5. Walk towards the city’s towering landmark, the church named Hallgrimskirkja, and you’ll find the Einar Jonsson Museum with its postage stamp-size sculpture garden. As you explore the allegorical works, you’ll notice that he was very much influenced by mythological and religious themes.

6. Take a long pleasant walk or a short cab ride to get to the Reykjavik Botanic Garden located in the Laugardalur area. There you can wander twisty paths and inspect the plants that come from all over the world, including New Zealand and Asia. It’s interesting to see so many trees here in a country where tall evergreens are a rarity. Housed in a greenhouse laden with flora, Cafe Flora — a perfect lunch spot — is aptly named.

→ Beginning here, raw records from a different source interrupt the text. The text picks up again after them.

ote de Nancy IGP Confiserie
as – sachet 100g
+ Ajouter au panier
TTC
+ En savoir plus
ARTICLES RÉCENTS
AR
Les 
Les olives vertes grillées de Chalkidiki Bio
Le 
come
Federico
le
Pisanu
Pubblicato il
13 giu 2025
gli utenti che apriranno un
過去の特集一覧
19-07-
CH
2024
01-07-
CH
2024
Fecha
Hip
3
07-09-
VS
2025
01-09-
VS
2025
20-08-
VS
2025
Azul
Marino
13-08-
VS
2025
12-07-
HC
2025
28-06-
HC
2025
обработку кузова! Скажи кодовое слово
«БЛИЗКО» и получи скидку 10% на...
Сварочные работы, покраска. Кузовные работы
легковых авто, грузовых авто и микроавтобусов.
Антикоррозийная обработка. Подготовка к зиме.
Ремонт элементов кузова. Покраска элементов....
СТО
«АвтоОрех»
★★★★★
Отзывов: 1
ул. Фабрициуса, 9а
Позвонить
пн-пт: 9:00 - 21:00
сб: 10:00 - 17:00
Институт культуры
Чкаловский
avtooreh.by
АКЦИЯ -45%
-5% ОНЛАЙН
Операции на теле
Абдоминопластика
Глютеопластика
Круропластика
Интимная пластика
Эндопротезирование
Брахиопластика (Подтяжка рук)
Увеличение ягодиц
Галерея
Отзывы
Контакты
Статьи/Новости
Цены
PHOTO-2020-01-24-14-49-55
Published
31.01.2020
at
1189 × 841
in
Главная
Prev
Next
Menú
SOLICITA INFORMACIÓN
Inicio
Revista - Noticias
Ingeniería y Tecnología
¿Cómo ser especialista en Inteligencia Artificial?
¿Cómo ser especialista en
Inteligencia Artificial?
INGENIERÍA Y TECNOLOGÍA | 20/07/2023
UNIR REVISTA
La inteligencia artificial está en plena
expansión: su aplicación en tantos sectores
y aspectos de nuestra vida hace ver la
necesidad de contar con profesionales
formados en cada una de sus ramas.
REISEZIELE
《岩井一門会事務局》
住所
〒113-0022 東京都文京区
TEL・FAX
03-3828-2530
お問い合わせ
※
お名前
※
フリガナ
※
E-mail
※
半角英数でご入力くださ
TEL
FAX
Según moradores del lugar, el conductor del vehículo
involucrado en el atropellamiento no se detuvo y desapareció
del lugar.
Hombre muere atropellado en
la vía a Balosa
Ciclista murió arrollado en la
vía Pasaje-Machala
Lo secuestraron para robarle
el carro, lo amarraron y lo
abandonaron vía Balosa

7. Certainly, one of Reykjavik’s most famous features is the Blue Lagoon with its series of geothermal pools and rejuvenating silica mud where you could luxuriate for most of the day. But, its location midway between downtown and the airport, hardly makes it convenient. You can choose from an array of mud and other spa treatments at their downtown location that’s not far from the Botanic Garden. If you choose a treatment, you also have access to the mega health club (Hreyfing) that’s in the same building. Or simply opt for a day pass to the health club.

8. And, if you can’t get enough of the water, Reykjavik even has a beach, but, like so much in the city, it’s hardly ordinary. Nautholsvik, a petite half-moon bay that’s easily accessible by bike, bus or cab, is geothermally heated and man made: the sand was trucked in. And if the water isn’t hot enough for you, there are hot tubs located just offshore and on the coast beside the sand so you can bake. Pick a sunny day to visit and you’ll find dozens of Icelanders soaking, lying on the sand, or playing volleyball.

7 comments:

Jesaka Long said...

I've always thought it would be an amazing experience to visit Iceland -- and that was before have the opportunity to read any inside tips. Thanks for sharing your secret Reykjavik tips. I look forward to reading more about your experiences in Iceland!

Susan Johnston said...

I have been to Reykjavik, but only the airport, so that probably doesn't count. Thanks for the tips, Jeanine!

JTravel said...

Hi Jesaka, I'm glad you enjoyed the tips. Iceland is a very amazing place with surprises around every corner.

JTravel said...

Hi Susan, Well, the airport counts a bit but hopefully if you ever have more time, you'll be able to explore the rest of the capital.

Alisa Bowman said...

My husband and I were going to babymoon there. Alas, we had to cancel the trip because he broke his leg. And, then, well, the baby came. It's on my list!

JTravel said...

Hi Alisa, Reyjavik would've been a great venue for a babymoon. But I'm sure you'll totally enjoy it with the baby down the road.

canvas art said...

What a wonderful post, thank you for sharing these tips with us, very helpful.